Saturday, June 25, 2016

Clarksburg, Part 2

Viognier (VEE-ohn-yay) is one of the handful of grapes worldwide that may be considered to be noble.  When grown in the right terroir with the right winemaking talent, Viognier can be about as good as any white wine, period.  The finest Viognier comes from Condrieu and Chateau Grillet in the northern Cotes du Rhone and there will be no threat to that title since the old vine/older strains of Viognier there don't exist elsewhere.  Notoriously difficult to grow, Viognier is now being attempted everywhere around the world.  We shall await the results.

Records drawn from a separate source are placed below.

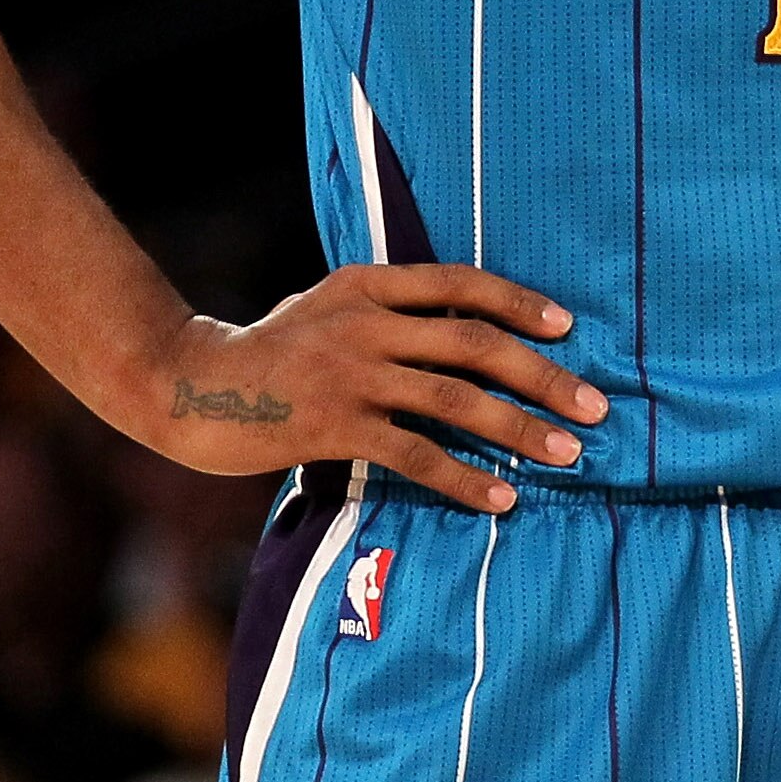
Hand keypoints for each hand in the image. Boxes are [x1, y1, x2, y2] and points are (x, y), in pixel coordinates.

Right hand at [153, 264, 604, 513]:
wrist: (185, 385)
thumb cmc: (267, 352)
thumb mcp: (325, 308)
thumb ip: (386, 312)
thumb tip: (464, 331)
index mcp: (367, 285)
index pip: (459, 284)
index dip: (519, 302)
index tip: (567, 327)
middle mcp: (365, 322)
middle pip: (474, 343)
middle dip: (543, 375)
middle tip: (595, 405)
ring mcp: (349, 373)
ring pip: (454, 399)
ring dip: (518, 429)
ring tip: (567, 454)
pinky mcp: (333, 425)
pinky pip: (415, 454)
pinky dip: (464, 477)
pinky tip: (501, 498)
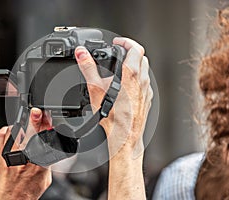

Chenin Blanc (she-NEEN blahn) is very much the opposite of Viognier.  It is the most ordinary of grapes everywhere but reaches its epitome in Vouvray in the Loire Valley of France.  Since this is a commercial industry, Chenin Blanc plantings are in decline everywhere just as Viognier is on the rise except in Clarksburg where both do remarkably well.  With soils similar to Vouvray, Chenin Blanc has become the signature white grape of the region.

Wilson Vineyards of Clarksburg is in all likelihood the source of most of the Chenin Blanc and Viognier being bottled by wineries outside of Clarksburg.  Started in 1920, Wilson has the industry relationships in place and the mature vines to produce serious fruit.  Our Terre d'Oro white blend is definitely Wilson product as is our White Knight Viognier.  The Pine Ridge and Dry Creek whites are probably from them also.

The premier red grape of Clarksburg is Petite Sirah and the current examples in the store include Handcraft and The Crusher.

Just as a disclaimer, our promotion of the wines of Clarksburg is not to say they are world class.  They're just better than you would think they should be.